------ Records for this exercise

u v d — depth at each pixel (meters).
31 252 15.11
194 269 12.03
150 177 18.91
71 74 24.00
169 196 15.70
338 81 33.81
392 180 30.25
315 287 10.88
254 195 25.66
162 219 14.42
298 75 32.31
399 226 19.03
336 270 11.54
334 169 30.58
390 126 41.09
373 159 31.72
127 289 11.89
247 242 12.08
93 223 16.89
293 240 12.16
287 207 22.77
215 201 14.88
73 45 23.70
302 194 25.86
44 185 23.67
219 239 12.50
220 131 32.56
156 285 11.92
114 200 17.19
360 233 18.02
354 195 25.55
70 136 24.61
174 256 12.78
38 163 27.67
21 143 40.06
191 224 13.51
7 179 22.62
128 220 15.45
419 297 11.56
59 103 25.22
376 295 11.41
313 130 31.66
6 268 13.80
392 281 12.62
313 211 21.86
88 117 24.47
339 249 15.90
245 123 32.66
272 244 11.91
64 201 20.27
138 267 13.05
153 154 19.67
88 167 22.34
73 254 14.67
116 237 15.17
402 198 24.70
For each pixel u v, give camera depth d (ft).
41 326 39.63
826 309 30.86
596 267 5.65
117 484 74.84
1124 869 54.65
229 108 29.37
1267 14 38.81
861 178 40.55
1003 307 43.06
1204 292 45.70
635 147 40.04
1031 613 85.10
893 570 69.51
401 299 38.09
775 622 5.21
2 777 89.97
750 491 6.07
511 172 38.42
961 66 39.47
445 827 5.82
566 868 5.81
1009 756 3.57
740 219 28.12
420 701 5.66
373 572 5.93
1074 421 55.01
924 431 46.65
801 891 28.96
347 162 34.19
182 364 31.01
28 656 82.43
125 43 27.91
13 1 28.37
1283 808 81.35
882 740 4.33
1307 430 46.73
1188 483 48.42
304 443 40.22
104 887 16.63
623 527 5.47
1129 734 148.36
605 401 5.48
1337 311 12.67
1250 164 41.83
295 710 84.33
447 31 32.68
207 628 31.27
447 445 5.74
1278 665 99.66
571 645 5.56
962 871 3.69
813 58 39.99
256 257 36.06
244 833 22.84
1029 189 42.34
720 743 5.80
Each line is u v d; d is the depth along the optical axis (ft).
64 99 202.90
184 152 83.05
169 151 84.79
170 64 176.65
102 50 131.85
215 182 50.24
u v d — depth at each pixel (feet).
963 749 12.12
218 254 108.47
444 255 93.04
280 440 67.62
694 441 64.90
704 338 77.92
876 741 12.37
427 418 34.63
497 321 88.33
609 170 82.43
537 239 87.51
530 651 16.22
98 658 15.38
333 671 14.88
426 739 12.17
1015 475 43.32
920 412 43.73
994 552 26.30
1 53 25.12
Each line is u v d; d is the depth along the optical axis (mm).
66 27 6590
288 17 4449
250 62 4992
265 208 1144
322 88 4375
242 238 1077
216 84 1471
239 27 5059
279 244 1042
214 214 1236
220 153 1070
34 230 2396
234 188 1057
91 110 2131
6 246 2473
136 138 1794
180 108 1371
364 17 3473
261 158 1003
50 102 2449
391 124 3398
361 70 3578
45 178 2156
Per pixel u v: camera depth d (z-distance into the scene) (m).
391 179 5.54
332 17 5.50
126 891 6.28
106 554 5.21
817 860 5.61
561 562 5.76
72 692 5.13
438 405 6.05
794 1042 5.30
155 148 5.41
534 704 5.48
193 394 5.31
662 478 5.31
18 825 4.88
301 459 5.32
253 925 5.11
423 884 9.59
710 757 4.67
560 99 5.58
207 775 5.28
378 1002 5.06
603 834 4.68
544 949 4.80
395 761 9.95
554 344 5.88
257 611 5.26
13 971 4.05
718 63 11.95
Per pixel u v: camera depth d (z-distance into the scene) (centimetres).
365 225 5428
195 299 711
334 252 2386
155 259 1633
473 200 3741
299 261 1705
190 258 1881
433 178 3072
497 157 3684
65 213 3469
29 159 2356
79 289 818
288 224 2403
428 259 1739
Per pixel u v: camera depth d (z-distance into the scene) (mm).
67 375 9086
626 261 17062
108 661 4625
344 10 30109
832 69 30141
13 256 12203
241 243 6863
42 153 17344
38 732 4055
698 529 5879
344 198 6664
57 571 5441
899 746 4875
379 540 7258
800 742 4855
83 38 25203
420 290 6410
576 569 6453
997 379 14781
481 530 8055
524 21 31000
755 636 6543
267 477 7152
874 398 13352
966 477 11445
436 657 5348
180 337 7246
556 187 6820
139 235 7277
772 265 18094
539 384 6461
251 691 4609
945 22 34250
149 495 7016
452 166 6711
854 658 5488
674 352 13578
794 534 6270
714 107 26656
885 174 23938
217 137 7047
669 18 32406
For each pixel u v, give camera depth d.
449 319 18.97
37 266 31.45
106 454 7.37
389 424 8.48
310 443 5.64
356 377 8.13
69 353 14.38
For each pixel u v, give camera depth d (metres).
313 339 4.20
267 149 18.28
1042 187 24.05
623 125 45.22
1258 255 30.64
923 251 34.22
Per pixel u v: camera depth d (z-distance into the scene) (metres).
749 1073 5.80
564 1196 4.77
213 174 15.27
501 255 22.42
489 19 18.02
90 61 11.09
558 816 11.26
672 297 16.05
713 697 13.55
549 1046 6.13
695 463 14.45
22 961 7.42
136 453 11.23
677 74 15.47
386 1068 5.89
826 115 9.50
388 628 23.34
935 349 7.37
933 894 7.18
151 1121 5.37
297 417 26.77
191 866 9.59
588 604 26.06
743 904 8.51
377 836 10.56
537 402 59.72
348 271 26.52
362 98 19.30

------------

Try it: Repeat back all entries verbatim.

Exercise output:
u v d — depth at each pixel (meters).
31 252 15.11
194 269 12.03
150 177 18.91
71 74 24.00
169 196 15.70
338 81 33.81
392 180 30.25
315 287 10.88
254 195 25.66
162 219 14.42
298 75 32.31
399 226 19.03
336 270 11.54
334 169 30.58
390 126 41.09
373 159 31.72
127 289 11.89
247 242 12.08
93 223 16.89
293 240 12.16
287 207 22.77
215 201 14.88
73 45 23.70
302 194 25.86
44 185 23.67
219 239 12.50
220 131 32.56
156 285 11.92
114 200 17.19
360 233 18.02
354 195 25.55
70 136 24.61
174 256 12.78
38 163 27.67
21 143 40.06
191 224 13.51
7 179 22.62
128 220 15.45
419 297 11.56
59 103 25.22
376 295 11.41
313 130 31.66
6 268 13.80
392 281 12.62
313 211 21.86
88 117 24.47
339 249 15.90
245 123 32.66
272 244 11.91
64 201 20.27
138 267 13.05
153 154 19.67
88 167 22.34
73 254 14.67
116 237 15.17
402 198 24.70
For each pixel u v, give camera depth d (ft).
41 326 39.63
826 309 30.86
596 267 5.65
117 484 74.84
1124 869 54.65
229 108 29.37
1267 14 38.81
861 178 40.55
1003 307 43.06
1204 292 45.70
635 147 40.04
1031 613 85.10
893 570 69.51
401 299 38.09
775 622 5.21
2 777 89.97
750 491 6.07
511 172 38.42
961 66 39.47
445 827 5.82
566 868 5.81
1009 756 3.57
740 219 28.12
420 701 5.66
373 572 5.93
1074 421 55.01
924 431 46.65
801 891 28.96
347 162 34.19
182 364 31.01
28 656 82.43
125 43 27.91
13 1 28.37
1283 808 81.35
882 740 4.33
1307 430 46.73
1188 483 48.42
304 443 40.22
104 887 16.63
623 527 5.47
1129 734 148.36
605 401 5.48
1337 311 12.67
1250 164 41.83
295 710 84.33
447 31 32.68
207 628 31.27
447 445 5.74
1278 665 99.66
571 645 5.56
962 871 3.69
813 58 39.99
256 257 36.06
244 833 22.84
1029 189 42.34
720 743 5.80
Each line is u v d; d is the depth along the optical axis (ft).
64 99 202.90
184 152 83.05
169 151 84.79
170 64 176.65
102 50 131.85
215 182 50.24
u v d — depth at each pixel (feet).
963 749 12.12
218 254 108.47
444 255 93.04
280 440 67.62
694 441 64.90
704 338 77.92
876 741 12.37
427 418 34.63
497 321 88.33
609 170 82.43
537 239 87.51
530 651 16.22
98 658 15.38
333 671 14.88
426 739 12.17
1015 475 43.32
920 412 43.73
994 552 26.30
1 53 25.12
Each line is u v d; d is the depth along the optical axis (mm).
66 27 6590
288 17 4449
250 62 4992
265 208 1144
322 88 4375
242 238 1077
216 84 1471
239 27 5059
279 244 1042
214 214 1236
220 153 1070
34 230 2396
234 188 1057
91 110 2131
6 246 2473
136 138 1794
180 108 1371
364 17 3473
261 158 1003
50 102 2449
391 124 3398
361 70 3578
45 178 2156
Per pixel u v: camera depth d (z-distance into the scene) (m).
391 179 5.54
332 17 5.50
126 891 6.28
106 554 5.21
817 860 5.61
561 562 5.76
72 692 5.13
438 405 6.05
794 1042 5.30
155 148 5.41
534 704 5.48
193 394 5.31
662 478 5.31
18 825 4.88
301 459 5.32
253 925 5.11
423 884 9.59
710 757 4.67
560 99 5.58
207 775 5.28
378 1002 5.06
603 834 4.68
544 949 4.80
395 761 9.95
554 344 5.88
257 611 5.26
13 971 4.05
718 63 11.95
Per pixel u v: camera depth d (z-distance into the scene) (centimetres).
365 225 5428
195 299 711
334 252 2386
155 259 1633
473 200 3741
299 261 1705
190 258 1881
433 178 3072
497 157 3684
65 213 3469
29 159 2356
79 289 818
288 224 2403
428 259 1739
Per pixel u v: camera depth d (z-distance into the scene) (mm).
67 375 9086
626 261 17062
108 661 4625
344 10 30109
832 69 30141
13 256 12203
241 243 6863
42 153 17344
38 732 4055
698 529 5879
344 198 6664
57 571 5441
899 746 4875
379 540 7258
800 742 4855
83 38 25203
420 290 6410
576 569 6453
997 379 14781
481 530 8055
524 21 31000
755 636 6543
267 477 7152
874 398 13352
966 477 11445
436 657 5348
180 337 7246
556 187 6820
139 235 7277
772 265 18094
539 384 6461
251 691 4609
945 22 34250
149 495 7016
452 166 6711
854 658 5488
674 352 13578
794 534 6270
714 107 26656
885 174 23938
217 137 7047
669 18 32406
For each pixel u v, give camera depth d.
449 319 18.97
37 266 31.45
106 454 7.37
389 424 8.48
310 443 5.64
356 377 8.13
69 353 14.38
For each pixel u v, give camera depth d (metres).
313 339 4.20
267 149 18.28
1042 187 24.05
623 125 45.22
1258 255 30.64
923 251 34.22
Per pixel u v: camera depth d (z-distance into the scene) (metres).
749 1073 5.80
564 1196 4.77
213 174 15.27
501 255 22.42
489 19 18.02
90 61 11.09
558 816 11.26
672 297 16.05
713 697 13.55
549 1046 6.13
695 463 14.45
22 961 7.42
136 453 11.23
677 74 15.47
386 1068 5.89
826 115 9.50
388 628 23.34
935 349 7.37
933 894 7.18
151 1121 5.37
297 417 26.77
191 866 9.59
588 604 26.06
743 904 8.51
377 836 10.56
537 402 59.72
348 271 26.52
362 98 19.30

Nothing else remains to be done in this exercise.